Métro s’est entretenu avec Stéphane Giroux, coordonnateur du comité de diversité culturelle du Groupe de Recherche et d’Intervention Sociale (GRIS-Montréal), dont l’une des activités est prévue au parc Lafontaine ce dimanche.
Est-ce encore difficile en 2009, au Québec, d’être gai et de faire partie d’une minorité ethnique?
Oui. L’homosexualité est encore très taboue dans certaines communautés. Certains gais ou lesbiennes sont déchirés entre deux appartenances, celle à la communauté gaie et celle à leur communauté culturelle. Beaucoup sont victimes d’une double discrimination.
Dans le monde, quelle place occupe le Québec dans la lutte contre l’homophobie?
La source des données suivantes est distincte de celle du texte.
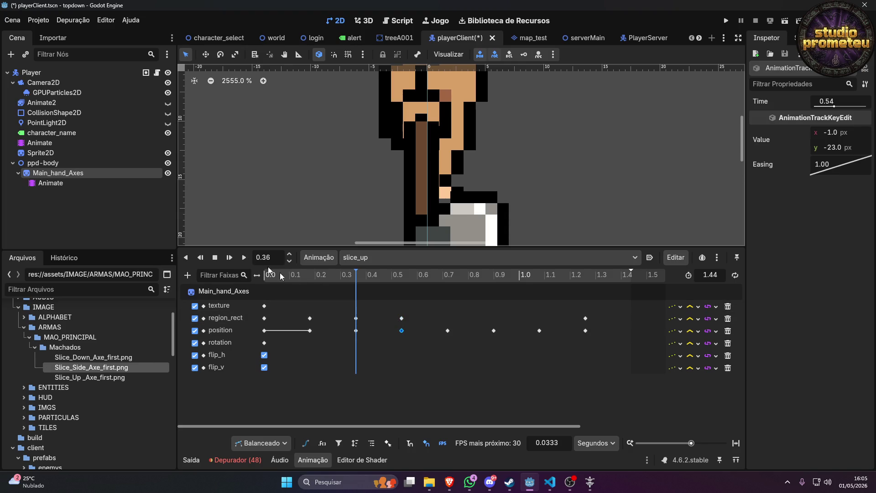
# Preview the body and axe slice_up poses between 0.5 and 0.65 s.
pyautogui.click(57, 141)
Le Québec est un pionnier en la matière. La journée internationale est une création québécoise qui est soulignée un peu partout sur la planète. Le Canada est d’ailleurs l’un des rares pays à accepter les demandes de statut de réfugié en raison de l’orientation sexuelle.
Quel est l’objectif du rassemblement de dimanche?
On veut surtout montrer un visage différent de l’homosexualité et les réalités que vivent les gais et lesbiennes africains, asiatiques ou latino-américains. Le but est de montrer que ça existe et que ce n’est pas seulement une affaire de Blancs.